Please reproduce the lines below word for word, starting with the first line and ending with the line that contains "What is the largest slice in the pie chart?", both included.

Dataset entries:
*** Block opens ***

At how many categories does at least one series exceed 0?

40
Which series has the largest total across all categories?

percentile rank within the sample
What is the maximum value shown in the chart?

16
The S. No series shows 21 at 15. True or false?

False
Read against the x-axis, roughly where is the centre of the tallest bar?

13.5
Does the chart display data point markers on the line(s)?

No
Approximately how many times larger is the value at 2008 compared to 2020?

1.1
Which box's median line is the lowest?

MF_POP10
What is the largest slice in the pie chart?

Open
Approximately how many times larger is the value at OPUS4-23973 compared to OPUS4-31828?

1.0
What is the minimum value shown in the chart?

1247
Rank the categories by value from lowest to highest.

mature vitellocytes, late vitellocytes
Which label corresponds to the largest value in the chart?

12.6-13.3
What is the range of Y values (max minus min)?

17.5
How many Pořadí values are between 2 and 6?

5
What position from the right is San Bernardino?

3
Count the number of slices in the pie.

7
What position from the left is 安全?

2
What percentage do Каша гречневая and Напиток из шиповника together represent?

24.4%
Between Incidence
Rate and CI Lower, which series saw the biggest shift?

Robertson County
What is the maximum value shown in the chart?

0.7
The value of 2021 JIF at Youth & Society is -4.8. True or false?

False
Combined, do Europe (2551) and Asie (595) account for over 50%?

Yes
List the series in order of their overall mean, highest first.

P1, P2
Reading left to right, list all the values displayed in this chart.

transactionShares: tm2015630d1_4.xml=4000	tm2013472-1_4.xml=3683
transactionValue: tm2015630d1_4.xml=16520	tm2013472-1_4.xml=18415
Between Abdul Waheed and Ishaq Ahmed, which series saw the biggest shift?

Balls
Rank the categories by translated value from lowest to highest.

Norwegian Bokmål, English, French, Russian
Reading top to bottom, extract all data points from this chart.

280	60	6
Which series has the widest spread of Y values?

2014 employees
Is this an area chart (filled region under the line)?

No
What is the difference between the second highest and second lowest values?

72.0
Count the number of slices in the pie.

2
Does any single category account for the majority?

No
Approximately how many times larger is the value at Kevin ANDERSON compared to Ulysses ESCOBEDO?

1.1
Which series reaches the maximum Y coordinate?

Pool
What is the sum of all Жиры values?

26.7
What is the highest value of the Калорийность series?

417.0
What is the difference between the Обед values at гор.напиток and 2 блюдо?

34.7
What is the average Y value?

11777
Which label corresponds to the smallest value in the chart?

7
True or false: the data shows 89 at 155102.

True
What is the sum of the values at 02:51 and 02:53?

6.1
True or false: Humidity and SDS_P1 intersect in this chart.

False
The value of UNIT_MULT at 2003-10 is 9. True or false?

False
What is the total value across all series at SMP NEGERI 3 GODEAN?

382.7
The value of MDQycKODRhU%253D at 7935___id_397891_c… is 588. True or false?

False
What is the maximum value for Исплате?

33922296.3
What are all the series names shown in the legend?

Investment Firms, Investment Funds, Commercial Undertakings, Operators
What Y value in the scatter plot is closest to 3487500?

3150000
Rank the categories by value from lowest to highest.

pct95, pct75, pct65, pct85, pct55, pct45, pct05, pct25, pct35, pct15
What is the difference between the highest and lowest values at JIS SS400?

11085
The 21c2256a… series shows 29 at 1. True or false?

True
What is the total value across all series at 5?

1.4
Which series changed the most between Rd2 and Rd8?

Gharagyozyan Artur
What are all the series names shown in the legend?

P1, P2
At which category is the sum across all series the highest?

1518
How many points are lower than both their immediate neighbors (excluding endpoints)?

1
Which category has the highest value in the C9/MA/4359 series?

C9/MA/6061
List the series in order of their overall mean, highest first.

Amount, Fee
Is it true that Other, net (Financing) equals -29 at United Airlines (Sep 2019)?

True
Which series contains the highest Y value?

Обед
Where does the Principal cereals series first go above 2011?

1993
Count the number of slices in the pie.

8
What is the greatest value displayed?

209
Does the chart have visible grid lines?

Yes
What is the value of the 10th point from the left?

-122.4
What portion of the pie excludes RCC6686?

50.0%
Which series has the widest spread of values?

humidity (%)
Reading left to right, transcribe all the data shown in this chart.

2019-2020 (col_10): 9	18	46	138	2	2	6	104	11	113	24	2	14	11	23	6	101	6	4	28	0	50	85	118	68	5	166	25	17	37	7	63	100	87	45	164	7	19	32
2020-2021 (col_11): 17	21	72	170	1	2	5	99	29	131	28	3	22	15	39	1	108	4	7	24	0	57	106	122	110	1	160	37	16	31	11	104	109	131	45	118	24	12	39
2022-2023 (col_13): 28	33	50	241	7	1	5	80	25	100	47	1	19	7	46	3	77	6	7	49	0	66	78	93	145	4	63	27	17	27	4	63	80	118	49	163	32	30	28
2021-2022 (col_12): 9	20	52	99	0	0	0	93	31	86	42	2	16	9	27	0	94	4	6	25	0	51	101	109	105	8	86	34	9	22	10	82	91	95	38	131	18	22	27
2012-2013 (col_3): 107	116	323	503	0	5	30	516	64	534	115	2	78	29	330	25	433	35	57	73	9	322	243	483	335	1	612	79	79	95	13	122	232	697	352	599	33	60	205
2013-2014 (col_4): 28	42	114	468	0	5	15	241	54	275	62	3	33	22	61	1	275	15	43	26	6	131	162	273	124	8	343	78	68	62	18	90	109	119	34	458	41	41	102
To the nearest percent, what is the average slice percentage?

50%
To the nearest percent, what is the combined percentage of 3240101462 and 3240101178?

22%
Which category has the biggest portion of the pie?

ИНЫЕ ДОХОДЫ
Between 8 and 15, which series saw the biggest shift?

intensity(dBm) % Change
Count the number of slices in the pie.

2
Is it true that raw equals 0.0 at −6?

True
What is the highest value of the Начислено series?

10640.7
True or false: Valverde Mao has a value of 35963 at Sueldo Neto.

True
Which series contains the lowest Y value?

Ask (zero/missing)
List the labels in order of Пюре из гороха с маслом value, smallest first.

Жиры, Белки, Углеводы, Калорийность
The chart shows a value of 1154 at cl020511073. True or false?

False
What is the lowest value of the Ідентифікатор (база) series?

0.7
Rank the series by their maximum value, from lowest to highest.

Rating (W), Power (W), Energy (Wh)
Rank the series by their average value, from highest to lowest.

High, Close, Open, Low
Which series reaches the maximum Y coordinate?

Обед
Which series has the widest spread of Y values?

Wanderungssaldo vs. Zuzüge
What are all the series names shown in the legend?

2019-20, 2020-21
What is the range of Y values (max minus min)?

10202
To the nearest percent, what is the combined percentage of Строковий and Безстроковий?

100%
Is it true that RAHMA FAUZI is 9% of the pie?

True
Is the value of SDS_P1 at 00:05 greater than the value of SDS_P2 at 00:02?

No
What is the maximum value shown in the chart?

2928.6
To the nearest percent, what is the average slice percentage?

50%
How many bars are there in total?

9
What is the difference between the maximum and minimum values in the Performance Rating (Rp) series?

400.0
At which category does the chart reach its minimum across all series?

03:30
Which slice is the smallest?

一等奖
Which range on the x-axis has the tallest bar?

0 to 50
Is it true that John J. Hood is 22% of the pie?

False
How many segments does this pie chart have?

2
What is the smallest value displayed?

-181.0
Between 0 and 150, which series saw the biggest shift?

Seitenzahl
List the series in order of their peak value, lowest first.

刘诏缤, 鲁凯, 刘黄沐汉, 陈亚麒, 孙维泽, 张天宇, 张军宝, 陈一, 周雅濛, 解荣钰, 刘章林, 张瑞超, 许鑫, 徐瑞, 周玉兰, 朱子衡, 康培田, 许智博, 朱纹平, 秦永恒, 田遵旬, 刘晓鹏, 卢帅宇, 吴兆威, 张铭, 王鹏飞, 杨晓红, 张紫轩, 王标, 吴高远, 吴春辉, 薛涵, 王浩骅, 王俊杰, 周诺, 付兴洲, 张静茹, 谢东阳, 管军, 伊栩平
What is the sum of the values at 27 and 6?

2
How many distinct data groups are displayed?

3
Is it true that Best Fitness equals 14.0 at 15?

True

*** Block closes ***

TASK SOLUTION:
At how many categories does at least one series exceed 0?

40
Which series has the largest total across all categories?

percentile rank within the sample
What is the maximum value shown in the chart?

16
The S. No series shows 21 at 15. True or false?

False
Read against the x-axis, roughly where is the centre of the tallest bar?

13.5
Does the chart display data point markers on the line(s)?

No
Approximately how many times larger is the value at 2008 compared to 2020?

1.1
Which box's median line is the lowest?

MF_POP10
What is the largest slice in the pie chart?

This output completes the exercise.